Muitas são as patologias que afetam as organizações. Vejam, por exemplo, os casos do autismo e do dramatismo, ambos já comentados nesta coluna. O autismo costuma vitimar organizações bem-sucedidas, ou que se acham bem-sucedidas. O excesso de confiança faz com que os executivos passem a filtrar as informações do meio. Boas notícias são amplificadas e más notícias são barradas. Com o passar do tempo, uma atmosfera de faz de conta domina o ambiente. Seguem-se, frequentemente, o declínio e a queda.
O dramatismo é a praga da época e afeta empresas de todos os portes e setores. Seus líderes assumem comportamento de celebridades, valorizando a imagem mais do que os fatos. Seus colaboradores colocam suas carreiras acima de tudo, sempre preocupados em passar uma boa impressão. Rituais, eventos e comemorações sucedem-se, transformando o ambiente em teatro ininterrupto.
O autismo e o dramatismo têm uma característica comum: o comportamento performático dos profissionais. Tal comportamento se manifesta em interações medidas e diálogos cifrados, uma coreografia verbal de meios-tons que é planejada para proteger os interlocutores e esconder a realidade. Os funcionários de organizações infestadas empenham-se na busca de um discurso perfeito, no qual todas as arestas são aparadas e as críticas mais cruas são eliminadas. Qualquer semelhança com a novalíngua da distopia 1984 pode ser mais do que mera coincidência.

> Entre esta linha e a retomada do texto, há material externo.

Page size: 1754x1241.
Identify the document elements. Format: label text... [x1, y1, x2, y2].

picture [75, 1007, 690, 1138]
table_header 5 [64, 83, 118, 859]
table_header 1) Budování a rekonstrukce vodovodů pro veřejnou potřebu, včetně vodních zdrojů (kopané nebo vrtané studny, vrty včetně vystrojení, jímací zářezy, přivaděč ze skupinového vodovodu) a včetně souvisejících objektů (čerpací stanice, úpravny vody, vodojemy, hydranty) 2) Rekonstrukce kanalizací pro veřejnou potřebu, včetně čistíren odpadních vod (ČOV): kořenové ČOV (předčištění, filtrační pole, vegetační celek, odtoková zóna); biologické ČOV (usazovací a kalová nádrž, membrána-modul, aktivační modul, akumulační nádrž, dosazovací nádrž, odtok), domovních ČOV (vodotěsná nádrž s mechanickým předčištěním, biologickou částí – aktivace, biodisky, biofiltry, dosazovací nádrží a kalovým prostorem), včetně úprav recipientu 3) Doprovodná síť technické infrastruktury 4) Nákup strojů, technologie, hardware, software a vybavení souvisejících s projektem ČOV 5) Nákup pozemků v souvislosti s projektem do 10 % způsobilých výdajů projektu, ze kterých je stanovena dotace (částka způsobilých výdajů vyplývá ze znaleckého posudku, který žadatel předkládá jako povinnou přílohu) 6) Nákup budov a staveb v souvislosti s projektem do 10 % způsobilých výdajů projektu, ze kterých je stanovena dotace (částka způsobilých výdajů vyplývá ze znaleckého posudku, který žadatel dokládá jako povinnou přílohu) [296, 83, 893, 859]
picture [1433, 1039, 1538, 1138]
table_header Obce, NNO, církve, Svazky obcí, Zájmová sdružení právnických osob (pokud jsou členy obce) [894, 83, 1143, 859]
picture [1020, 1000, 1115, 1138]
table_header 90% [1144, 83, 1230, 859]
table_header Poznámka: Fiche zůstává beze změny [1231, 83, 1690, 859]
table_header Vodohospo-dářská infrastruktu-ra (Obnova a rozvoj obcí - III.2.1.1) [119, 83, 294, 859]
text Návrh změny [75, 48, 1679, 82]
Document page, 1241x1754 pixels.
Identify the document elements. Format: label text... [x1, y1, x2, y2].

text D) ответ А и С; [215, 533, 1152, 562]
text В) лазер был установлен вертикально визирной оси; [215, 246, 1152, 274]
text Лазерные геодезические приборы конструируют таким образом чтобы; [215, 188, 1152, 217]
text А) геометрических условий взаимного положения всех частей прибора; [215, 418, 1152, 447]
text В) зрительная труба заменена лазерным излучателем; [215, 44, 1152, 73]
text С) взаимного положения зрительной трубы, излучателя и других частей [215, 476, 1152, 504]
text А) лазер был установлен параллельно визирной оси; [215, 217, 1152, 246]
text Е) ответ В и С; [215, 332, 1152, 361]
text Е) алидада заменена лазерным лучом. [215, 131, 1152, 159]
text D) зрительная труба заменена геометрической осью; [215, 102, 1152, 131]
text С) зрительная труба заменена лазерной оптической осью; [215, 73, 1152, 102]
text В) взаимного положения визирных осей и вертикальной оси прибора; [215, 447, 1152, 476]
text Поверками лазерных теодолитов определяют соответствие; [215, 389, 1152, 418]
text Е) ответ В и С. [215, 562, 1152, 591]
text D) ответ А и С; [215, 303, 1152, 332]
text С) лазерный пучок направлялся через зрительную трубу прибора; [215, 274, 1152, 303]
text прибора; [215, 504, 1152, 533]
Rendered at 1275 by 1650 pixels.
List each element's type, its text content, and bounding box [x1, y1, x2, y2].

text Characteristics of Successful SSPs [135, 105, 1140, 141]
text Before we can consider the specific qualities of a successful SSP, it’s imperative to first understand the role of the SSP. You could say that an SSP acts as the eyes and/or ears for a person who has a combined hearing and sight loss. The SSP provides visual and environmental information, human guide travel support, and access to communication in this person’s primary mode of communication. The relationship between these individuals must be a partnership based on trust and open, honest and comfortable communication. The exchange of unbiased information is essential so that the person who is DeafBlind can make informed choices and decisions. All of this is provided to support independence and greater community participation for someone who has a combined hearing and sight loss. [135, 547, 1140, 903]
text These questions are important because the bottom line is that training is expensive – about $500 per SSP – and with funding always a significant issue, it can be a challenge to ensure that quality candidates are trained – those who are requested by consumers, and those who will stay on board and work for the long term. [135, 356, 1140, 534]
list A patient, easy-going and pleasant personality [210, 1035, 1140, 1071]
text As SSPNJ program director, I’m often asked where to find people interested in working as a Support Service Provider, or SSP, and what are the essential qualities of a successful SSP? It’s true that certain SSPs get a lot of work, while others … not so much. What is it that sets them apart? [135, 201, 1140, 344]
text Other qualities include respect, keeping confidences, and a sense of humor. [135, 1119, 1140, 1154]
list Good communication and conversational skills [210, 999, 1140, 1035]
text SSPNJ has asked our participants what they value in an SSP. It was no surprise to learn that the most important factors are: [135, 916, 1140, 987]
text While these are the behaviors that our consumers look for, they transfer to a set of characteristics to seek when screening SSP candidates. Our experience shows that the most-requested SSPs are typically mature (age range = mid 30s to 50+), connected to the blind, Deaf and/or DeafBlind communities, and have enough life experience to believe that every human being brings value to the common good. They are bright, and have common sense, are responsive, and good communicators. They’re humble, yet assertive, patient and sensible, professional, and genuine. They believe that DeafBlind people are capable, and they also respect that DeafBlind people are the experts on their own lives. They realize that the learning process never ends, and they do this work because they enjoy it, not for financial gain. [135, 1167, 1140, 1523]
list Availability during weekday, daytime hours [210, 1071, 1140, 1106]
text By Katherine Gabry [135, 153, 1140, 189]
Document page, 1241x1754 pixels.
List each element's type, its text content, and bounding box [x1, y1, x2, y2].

Além de trazer riscos para os negócios, esse comportamento ameaça a saúde psíquica dos indivíduos. De fato, é no mínimo entediante, e pode ser enlouquecedor, passar dez horas por dia em ambientes controlados por regras invisíveis, a ditar o que pode ser dito, quando pode ser dito e de que maneira pode ser dito, ambientes nos quais a espontaneidade foi banida e toda interação humana se baseia em clichês e chavões.
Que fazer? Para enfrentar o deplorável estado das coisas, este escriba propõe a adoção de uma nova técnica gerencial: o feedback- selvagem (wild feedback). Concebido como ferramenta de resistência, o feedback selvagem pode ser aplicado nas mais diversas situações. Seu objetivo é desmascarar o formalismo, desnudar a cena armada e mostrar os bastidores. A técnica fundamenta-se no bom humor e no uso natural, instintivo, da ironia. Bem aplicada, é capaz de espalhar o riso e desbancar a afetação.
O feedback selvagem insere-se em um amplo espectro de formas críticas de interação humana. Entre as formas mais amenas, encontramos o olhar atravessado e o suspiro de desaprovação. Entre as formas mais duras, temos o assédio moral e a emboscada (para mais detalhes sobre essa última técnica, sugere-se uma busca na internet, a partir dos termos spaghetti western e Sergio Leone).
O feedback selvagem exige senso e sensibilidade. O emprego do sarcasmo e da ironia não deve fazer com que a vítima se sinta diminuída. Seu uso não deve ferir, embora o interlocutor eventualmente mereça uma boa sova. O efeito deve ser desconcertante, cativar a plateia e o próprio alvo. Seu sucesso depende da boa escolha das palavras tanto quanto do olhar, do tom e, principalmente, do momento. Para obter o efeito desejado, a frase deve carregar a adaga e o gestual deve garantir a descontração.
O feedback selvagem pode ser empregado em interações um a um, inclusive por meios eletrônicos, muito populares nos dias de hoje. Entretanto, seu impacto é maior em situações coletivas, tais como reuniões e eventos corporativos.
A técnica pode ser aplicada com o objetivo de vingança contra aquele consultor arrogante, que nos puniu com uma longuíssima apresentação, cheia de slides e vazia de conteúdo; ou contra aquele palestrante motivacional, contratado pela área de recursos humanos, que nos bombardeou com comentários infantis sobre filmes maravilhosos, livros obrigatórios e passagens marcantes de sua ida ao Tibete.
A técnica pode também ser usada contra canastrões internos. Afinal, ninguém precisa sofrer calado após um diretor da empresa contar, pela quinta vez, sobre seus cursos em Harvard e seu encontro (de 90 segundos) com Steve Jobs; ou ficar quieto diante das propostas empoladas da equipe de marketing, pretensamente criativas e totalmente absurdas; nem aturar mais uma exposição destrambelhada do gerente de tecnologia, incapaz de se comunicar com o mundo ao redor sem desfilar orgulhosamente os jargões de sua profissão.
Finalmente, deve-se registrar que o uso da nova técnica apresenta uma contraindicação: ela não deve ser aplicada contra hipertensos – o choque poderá provocar sequelas – e mal-humorados crônicos – eles não vão entender. No mais, divirtam-se, mas com cautela. O chão é o limite.